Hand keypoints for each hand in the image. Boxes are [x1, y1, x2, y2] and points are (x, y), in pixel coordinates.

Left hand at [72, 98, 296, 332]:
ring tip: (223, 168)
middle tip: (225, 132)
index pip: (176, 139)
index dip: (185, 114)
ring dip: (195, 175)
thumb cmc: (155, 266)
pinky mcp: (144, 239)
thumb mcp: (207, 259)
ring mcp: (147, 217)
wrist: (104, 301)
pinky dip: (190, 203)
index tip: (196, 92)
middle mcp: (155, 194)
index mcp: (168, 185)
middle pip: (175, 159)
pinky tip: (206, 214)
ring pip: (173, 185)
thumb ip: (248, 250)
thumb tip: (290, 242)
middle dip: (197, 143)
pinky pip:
··········
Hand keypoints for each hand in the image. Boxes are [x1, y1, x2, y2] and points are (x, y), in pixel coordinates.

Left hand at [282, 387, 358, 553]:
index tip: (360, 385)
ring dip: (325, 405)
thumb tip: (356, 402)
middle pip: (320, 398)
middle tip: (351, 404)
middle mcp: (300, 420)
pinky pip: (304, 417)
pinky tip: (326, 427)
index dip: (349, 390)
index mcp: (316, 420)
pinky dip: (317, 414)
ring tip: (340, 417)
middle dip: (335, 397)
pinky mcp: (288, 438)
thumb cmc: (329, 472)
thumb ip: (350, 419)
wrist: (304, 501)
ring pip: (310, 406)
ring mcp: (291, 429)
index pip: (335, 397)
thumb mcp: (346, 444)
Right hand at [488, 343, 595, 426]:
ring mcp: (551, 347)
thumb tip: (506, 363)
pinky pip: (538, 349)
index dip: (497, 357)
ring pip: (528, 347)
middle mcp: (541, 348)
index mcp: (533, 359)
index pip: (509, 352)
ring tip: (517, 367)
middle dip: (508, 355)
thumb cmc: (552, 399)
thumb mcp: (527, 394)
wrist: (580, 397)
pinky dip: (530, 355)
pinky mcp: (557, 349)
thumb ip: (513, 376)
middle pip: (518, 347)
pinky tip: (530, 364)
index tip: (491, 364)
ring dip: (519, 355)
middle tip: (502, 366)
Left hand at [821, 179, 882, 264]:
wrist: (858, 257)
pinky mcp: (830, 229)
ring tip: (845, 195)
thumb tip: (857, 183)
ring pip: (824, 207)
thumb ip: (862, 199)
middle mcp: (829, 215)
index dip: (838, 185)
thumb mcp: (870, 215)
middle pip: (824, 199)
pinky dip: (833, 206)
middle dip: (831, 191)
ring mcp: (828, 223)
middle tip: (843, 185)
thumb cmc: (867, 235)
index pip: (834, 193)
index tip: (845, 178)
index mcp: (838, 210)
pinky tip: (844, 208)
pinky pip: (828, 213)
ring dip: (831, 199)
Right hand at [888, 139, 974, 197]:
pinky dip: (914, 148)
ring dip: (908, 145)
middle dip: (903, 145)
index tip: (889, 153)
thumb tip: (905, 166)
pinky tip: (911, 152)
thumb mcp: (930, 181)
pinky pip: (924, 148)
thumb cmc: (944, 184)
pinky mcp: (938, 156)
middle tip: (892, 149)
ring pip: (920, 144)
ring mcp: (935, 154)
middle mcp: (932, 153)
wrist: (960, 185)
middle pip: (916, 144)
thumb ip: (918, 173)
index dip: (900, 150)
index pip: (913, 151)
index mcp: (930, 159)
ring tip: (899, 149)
··········
The problem ▸
Within the material above, transcribe exactly the lines that run from the line holding "thumb ip: (513, 376)" through the line holding "ring dip: (908, 145)".

Result for this task ▸
thumb ip: (513, 376)
middle pip: (518, 347)
pinky tip: (530, 364)
index tip: (491, 364)
ring dip: (519, 355)
middle tip: (502, 366)
Left hand at [821, 179, 882, 264]:
wrist: (858, 257)
pinky mcp: (830, 229)
ring tip: (845, 195)
thumb tip: (857, 183)
ring pip: (824, 207)
thumb ip: (862, 199)
middle mcp: (829, 215)
index dip: (838, 185)
thumb mcp: (870, 215)
middle pip: (824, 199)
pinky dip: (833, 206)
middle dip: (831, 191)
ring mcp: (828, 223)
middle tip: (843, 185)
thumb cmc: (867, 235)
index pip: (834, 193)
index tip: (845, 178)
index mcp: (838, 210)
pinky tip: (844, 208)
pinky pip: (828, 213)
ring dip: (831, 199)
Right hand at [888, 139, 974, 197]:
pinky dip: (914, 148)
ring dip: (908, 145)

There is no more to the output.